Ce n’est pas une illusion de chaleur. Ce n’est pas une hallucination de voyageur. C’est une fenêtre.

Une seconde, deux peut-être, et l’on voit. On voit les ponts d’argent entiers. On voit les tours de verre intactes. On voit les terrasses de nacre où la lumière marche comme un être vivant. On entend presque… non, on n’entend rien. Jamais.

Mais la beauté est là, irréelle, exacte, comme si la cité forçait le temps à se souvenir. Comme si, malgré l’effondrement, Elyndarion insistait sur une vérité simple, terriblement humaine :

Elle a été.


La plus silencieuse

Et dans ces ruines, quelques Aelran passent encore.

On les voit, silhouettes pâles dans la cendre rouge, avançant sans hâte, sans fuite, comme s’ils traversaient une chambre funéraire où repose quelque chose de trop précieux pour être nommé. Ils ne portent pas la colère. Ils ne portent pas la peur. Ils portent un poids plus lourd : la certitude.

Aucun ne parle. Aucun ne chante. Aucun ne fait même ce bruit infime que fait une gorge quand elle avale sa propre salive.

Aucun mot. Aucun son. Aucun bruit.

Comme si, entre ces murs détruits, était proscrit tout ce qui pourrait déranger le silence.

Non pas le silence d’une ville vide, mais le silence d’un monde qui a compris, enfin, que les Primordiaux ne parcourent plus les routes.

Elyndarion est là pour le rappeler. Une capitale brisée. Un miroir cassé. Une beauté devenue preuve.

Et quand la pluie de cendre tombe, sans fin, sans pause, on pourrait croire que c’est le ciel qui saigne.

Mais ceux qui ont déjà vu un mirage, une seule fois, disent autre chose :

Ce n’est pas le ciel qui saigne. C’est la cité qui refuse de mourir tout à fait.

Elle ne sauve personne. Elle n’enseigne plus.
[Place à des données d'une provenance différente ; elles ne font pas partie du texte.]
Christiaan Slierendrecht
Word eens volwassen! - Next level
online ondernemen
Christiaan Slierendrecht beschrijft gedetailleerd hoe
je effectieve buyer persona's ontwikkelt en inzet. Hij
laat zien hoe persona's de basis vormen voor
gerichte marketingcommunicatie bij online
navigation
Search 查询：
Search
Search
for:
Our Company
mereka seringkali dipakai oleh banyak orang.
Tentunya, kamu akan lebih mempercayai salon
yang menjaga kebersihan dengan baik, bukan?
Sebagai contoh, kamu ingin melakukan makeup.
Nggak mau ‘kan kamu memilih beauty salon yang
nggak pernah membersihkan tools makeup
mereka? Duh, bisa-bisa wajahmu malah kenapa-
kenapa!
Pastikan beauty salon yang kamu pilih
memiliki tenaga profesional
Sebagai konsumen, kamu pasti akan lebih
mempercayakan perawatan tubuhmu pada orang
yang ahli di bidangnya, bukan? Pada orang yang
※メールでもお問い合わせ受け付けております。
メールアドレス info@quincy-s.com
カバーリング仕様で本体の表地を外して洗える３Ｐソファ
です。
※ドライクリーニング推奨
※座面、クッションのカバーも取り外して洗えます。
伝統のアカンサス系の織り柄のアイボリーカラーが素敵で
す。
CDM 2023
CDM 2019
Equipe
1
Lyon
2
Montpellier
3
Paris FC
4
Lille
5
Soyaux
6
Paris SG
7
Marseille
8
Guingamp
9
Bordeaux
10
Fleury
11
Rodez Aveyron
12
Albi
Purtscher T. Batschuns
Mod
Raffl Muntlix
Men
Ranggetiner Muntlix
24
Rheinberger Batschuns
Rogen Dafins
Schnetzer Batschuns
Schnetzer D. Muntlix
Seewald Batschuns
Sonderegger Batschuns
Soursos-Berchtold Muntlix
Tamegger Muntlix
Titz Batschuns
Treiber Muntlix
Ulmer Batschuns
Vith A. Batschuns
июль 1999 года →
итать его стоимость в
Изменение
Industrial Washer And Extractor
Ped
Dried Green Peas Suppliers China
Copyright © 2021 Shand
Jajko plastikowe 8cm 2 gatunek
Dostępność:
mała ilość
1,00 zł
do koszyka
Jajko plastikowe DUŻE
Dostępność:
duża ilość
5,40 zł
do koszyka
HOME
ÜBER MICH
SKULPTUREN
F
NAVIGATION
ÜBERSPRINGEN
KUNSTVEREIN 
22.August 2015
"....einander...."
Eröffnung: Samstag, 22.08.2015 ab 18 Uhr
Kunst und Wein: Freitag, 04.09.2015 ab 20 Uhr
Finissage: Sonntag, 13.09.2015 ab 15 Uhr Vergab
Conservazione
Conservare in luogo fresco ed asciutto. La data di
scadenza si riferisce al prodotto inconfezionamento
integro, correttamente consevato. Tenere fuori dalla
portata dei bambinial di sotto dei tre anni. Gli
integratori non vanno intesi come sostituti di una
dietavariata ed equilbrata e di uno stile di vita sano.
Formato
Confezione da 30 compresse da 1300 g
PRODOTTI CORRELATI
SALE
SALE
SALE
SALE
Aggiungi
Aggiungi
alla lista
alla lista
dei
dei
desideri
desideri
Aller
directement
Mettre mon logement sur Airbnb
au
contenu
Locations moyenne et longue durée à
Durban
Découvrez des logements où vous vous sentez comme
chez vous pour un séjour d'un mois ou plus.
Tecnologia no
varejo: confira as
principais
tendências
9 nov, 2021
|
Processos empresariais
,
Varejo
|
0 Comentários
Elle ne pardonne pas.

Elle se contente d’exister, morceau par morceau, comme une mémoire que le monde n’a pas réussi à effacer.

Et dans le rouge éternel, on comprend ce que les Aelran n’avaient pas compris avant leur chute :

il est des merveilles que l’on peut bâtir, et il est des merveilles que l’on ne peut pas garder.

Elyndarion fut l’une des plus grandes.

Et maintenant, elle est la plus silencieuse.